[Assignment]
Copy each record below exactly, please, and leave its pictures out.
-*-
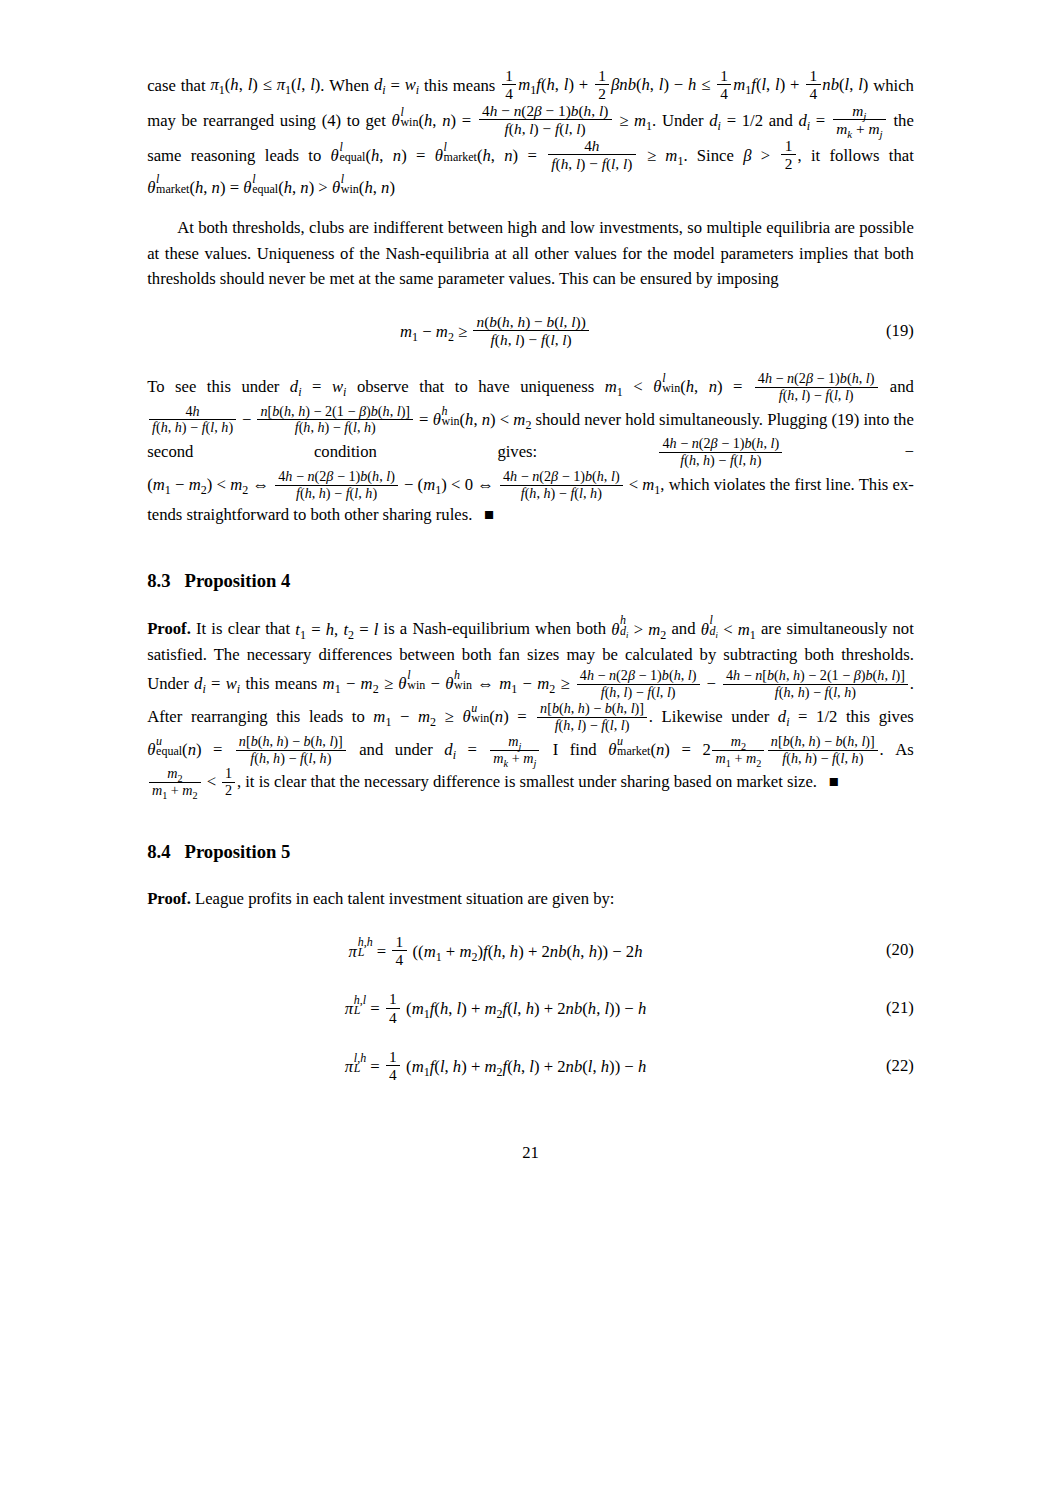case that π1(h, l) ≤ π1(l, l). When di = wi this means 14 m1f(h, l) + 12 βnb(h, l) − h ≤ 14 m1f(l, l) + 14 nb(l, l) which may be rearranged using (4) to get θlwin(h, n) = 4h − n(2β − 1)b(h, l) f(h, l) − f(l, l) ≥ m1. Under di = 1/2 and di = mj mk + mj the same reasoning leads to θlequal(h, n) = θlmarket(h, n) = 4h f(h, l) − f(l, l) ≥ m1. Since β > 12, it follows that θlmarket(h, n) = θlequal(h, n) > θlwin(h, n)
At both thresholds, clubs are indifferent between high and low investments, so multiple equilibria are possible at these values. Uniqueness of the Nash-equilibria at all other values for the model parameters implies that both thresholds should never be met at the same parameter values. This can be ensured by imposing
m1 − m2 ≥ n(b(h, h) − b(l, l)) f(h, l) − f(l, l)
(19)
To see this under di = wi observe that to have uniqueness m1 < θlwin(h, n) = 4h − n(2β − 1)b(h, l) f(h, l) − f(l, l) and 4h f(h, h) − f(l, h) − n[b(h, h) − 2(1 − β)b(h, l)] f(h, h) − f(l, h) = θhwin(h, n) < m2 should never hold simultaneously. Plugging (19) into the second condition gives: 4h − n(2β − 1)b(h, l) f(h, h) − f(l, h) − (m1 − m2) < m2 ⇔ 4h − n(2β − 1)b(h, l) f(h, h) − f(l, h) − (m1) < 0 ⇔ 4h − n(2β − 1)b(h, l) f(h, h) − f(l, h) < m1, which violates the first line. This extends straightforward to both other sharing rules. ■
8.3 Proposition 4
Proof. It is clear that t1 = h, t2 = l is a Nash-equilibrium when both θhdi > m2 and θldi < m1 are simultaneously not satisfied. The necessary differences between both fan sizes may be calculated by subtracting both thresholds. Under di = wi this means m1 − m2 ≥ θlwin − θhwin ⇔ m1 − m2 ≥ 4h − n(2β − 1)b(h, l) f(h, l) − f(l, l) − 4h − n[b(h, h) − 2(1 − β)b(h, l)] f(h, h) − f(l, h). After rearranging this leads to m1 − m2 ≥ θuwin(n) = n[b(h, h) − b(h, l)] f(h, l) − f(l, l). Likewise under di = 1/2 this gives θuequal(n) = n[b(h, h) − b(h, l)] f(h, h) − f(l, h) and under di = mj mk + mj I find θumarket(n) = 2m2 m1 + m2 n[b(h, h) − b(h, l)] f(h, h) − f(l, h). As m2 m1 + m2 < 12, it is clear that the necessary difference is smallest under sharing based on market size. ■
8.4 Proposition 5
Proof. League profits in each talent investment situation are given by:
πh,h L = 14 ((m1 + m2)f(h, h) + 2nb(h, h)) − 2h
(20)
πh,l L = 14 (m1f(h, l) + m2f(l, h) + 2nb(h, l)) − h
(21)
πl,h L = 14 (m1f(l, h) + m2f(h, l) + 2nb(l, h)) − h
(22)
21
-*-
[Solution to the problem]
case that π1(h, l) ≤ π1(l, l). When di = wi this means 14 m1f(h, l) + 12 βnb(h, l) − h ≤ 14 m1f(l, l) + 14 nb(l, l) which may be rearranged using (4) to get θlwin(h, n) = 4h − n(2β − 1)b(h, l) f(h, l) − f(l, l) ≥ m1. Under di = 1/2 and di = mj mk + mj the same reasoning leads to θlequal(h, n) = θlmarket(h, n) = 4h f(h, l) − f(l, l) ≥ m1. Since β > 12, it follows that θlmarket(h, n) = θlequal(h, n) > θlwin(h, n)
At both thresholds, clubs are indifferent between high and low investments, so multiple equilibria are possible at these values. Uniqueness of the Nash-equilibria at all other values for the model parameters implies that both thresholds should never be met at the same parameter values. This can be ensured by imposing
m1 − m2 ≥ n(b(h, h) − b(l, l)) f(h, l) − f(l, l)
(19)
To see this under di = wi observe that to have uniqueness m1 < θlwin(h, n) = 4h − n(2β − 1)b(h, l) f(h, l) − f(l, l) and 4h f(h, h) − f(l, h) − n[b(h, h) − 2(1 − β)b(h, l)] f(h, h) − f(l, h) = θhwin(h, n) < m2 should never hold simultaneously. Plugging (19) into the second condition gives: 4h − n(2β − 1)b(h, l) f(h, h) − f(l, h) − (m1 − m2) < m2 ⇔ 4h − n(2β − 1)b(h, l) f(h, h) − f(l, h) − (m1) < 0 ⇔ 4h − n(2β − 1)b(h, l) f(h, h) − f(l, h) < m1, which violates the first line. This extends straightforward to both other sharing rules. ■
8.3 Proposition 4
Proof. It is clear that t1 = h, t2 = l is a Nash-equilibrium when both θhdi > m2 and θldi < m1 are simultaneously not satisfied. The necessary differences between both fan sizes may be calculated by subtracting both thresholds. Under di = wi this means m1 − m2 ≥ θlwin − θhwin ⇔ m1 − m2 ≥ 4h − n(2β − 1)b(h, l) f(h, l) − f(l, l) − 4h − n[b(h, h) − 2(1 − β)b(h, l)] f(h, h) − f(l, h). After rearranging this leads to m1 − m2 ≥ θuwin(n) = n[b(h, h) − b(h, l)] f(h, l) − f(l, l). Likewise under di = 1/2 this gives θuequal(n) = n[b(h, h) − b(h, l)] f(h, h) − f(l, h) and under di = mj mk + mj I find θumarket(n) = 2m2 m1 + m2 n[b(h, h) − b(h, l)] f(h, h) − f(l, h). As m2 m1 + m2 < 12, it is clear that the necessary difference is smallest under sharing based on market size. ■
8.4 Proposition 5
Proof. League profits in each talent investment situation are given by:
πh,h L = 14 ((m1 + m2)f(h, h) + 2nb(h, h)) − 2h
(20)
πh,l L = 14 (m1f(h, l) + m2f(l, h) + 2nb(h, l)) − h
(21)
πl,h L = 14 (m1f(l, h) + m2f(h, l) + 2nb(l, h)) − h
(22)
21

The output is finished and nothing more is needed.